Autism

Dear editor:

Autism has become the buzzword in child psychology. Familiarity with the term is strong, but many people are as familiar with the reality of autism? For starters, it is a spectrum disorder ranging from severe to mild, autistic disorder to high functioning autism to Asperger’s disorder. Children (and adults, too, can be on the spectrum) are affected in different ways. Many in psychology are now regarding it as a social disability, hampering at times severely, these children’s ability to communicate with their parents, peers, and society at large.

However, successful treatment is available. The younger the child is when treatment is begun, the greater the chance for success in school and in their social lives.

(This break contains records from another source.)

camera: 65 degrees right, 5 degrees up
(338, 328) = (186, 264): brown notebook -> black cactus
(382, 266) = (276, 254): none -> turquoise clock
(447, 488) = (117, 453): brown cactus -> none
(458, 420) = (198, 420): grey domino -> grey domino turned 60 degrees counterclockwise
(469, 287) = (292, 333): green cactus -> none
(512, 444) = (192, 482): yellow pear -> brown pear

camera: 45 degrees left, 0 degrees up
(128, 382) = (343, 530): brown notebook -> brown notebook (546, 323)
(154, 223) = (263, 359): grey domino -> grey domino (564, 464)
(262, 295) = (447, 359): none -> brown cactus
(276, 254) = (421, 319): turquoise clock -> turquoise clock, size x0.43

Many of these children who receive needed therapies at an early age have been able to integrate with little difficulty into a regular classroom with their averagely developing peers seeing little difference in them.

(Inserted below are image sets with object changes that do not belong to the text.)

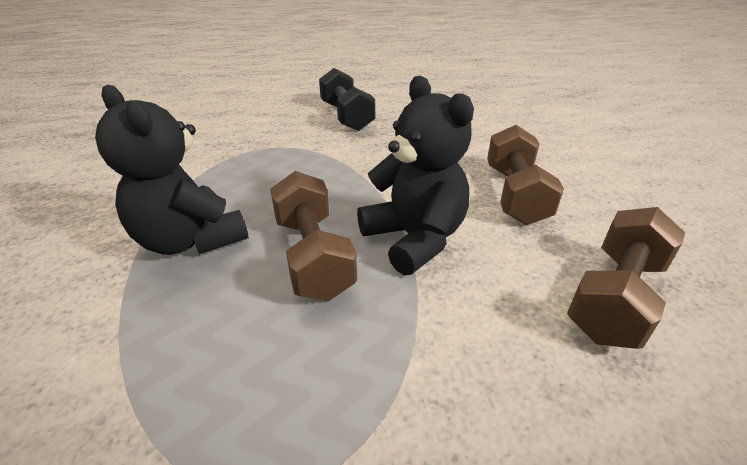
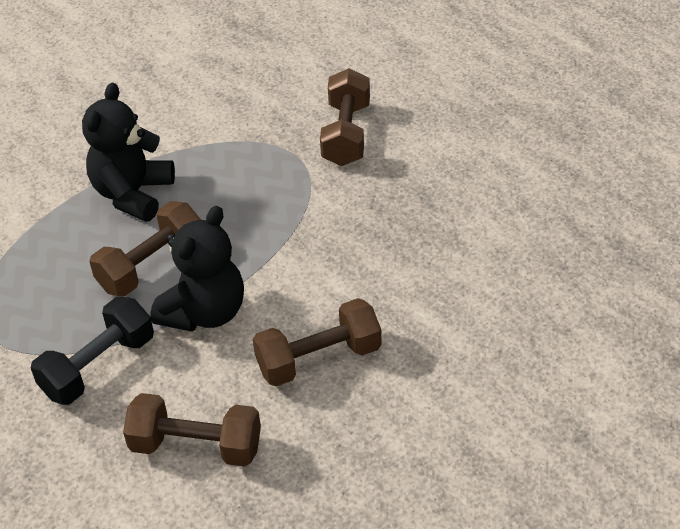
camera: 65 degrees right, 10 degrees up
(276, 126) = (346, 134): none -> brown dumbbell
(346, 116) = (412, 173): black dumbbell -> black dumbbell (98, 366)

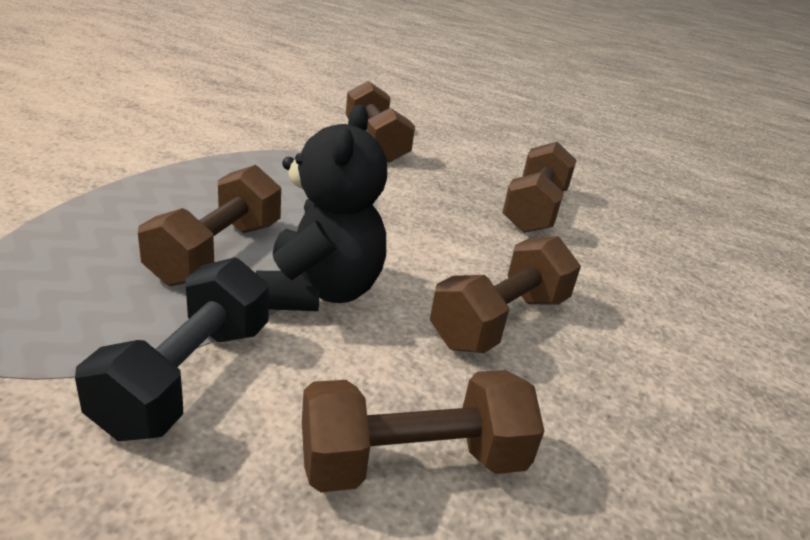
camera: 30 degrees left, 15 degrees down
(133, 194) = (159, 192): black teddy bear -> none
(441, 243) = (534, 210): none -> brown dumbbell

Community resources are not wasted on those on the autistic spectrum, either. A majority of these children are on the higher end of intelligence. With the right therapies, they have the chance to go on to be very productive members of society and potentially leaders in their chosen fields. I cite Temple Grandin, who introduced more humane treatments of animals in production plants and which also resulted in higher production yields. She has also contributed enormously to the body of knowledge on autism. She has a unique view into the autistic’s world as she is autistic herself. Being autistic, she also has a privileged view into animals’ worlds.

These individuals on the autism spectrum are not much different than anyone else, other than having a harder than average time socializing and a higher than average intelligence. They think a little differently and learn a little differently than average people, but, really, why do we all want to be the same anyway?

After all, we have more to learn from the differences in each other than the similarities.